You can see my list of bookmarks at http://del.icio.us/dunxd/. Not very long at the moment!

Bookmarks are great for visiting the same sites on a regular basis. But you can go a step further where all the information you regularly need is available at a single bookmark!

Many sites today, particularly news sites, publish in a format called RSS. This creates a special web page with headlines and summaries for each article that appears on a site. These RSS news feeds are designed so that the information on them can be extracted by computers and displayed in different ways. A number of sites exist which pull together RSS news feeds from different sources and display them all in a single place, often summarising them on a single page. NewsIsFree specialises in bringing together the latest news from the sources you want. You can subscribe to news from the BBC, CNN,
AllAfrica.com and thousands of others and see all the latest stories from them all on a single page. Bloglines also pulls in news feeds, but displays them in an email style way. NewsIsFree is better for finding established news sources, but Bloglines makes it easier to add RSS feeds you find for yourself.

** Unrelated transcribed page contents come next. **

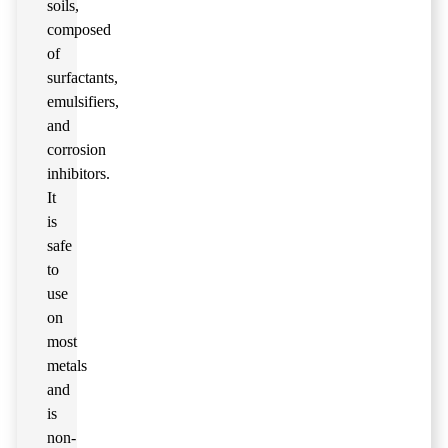
soils,
composed
of
surfactants,
emulsifiers,
and
corrosion
inhibitors.
It
is
safe
to
use
on
most
metals
and
is
non-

There are also programmes which download RSS feeds to your hard drive, allowing you to view the contents offline. This is useful if you only connect to the internet occasionally – you can download the news headlines all at once and then read them while you are disconnected. Feed Reader is one such programme, available for free.

A site that has an RSS feed will often have a small red or orange box, or just a plain link with the letters XML or RSS in it – click on this to see the feed. Copy the address of this feed into NewsIsFree or Bloglines to subscribe to it.

All this is supposed to save you time. However, if you are anything like me you might end up adding every web page you visit to your bookmarks and subscribing to every RSS feed you find. Hopefully someone will soon come up with something that helps me make a favourites list of my Favorites.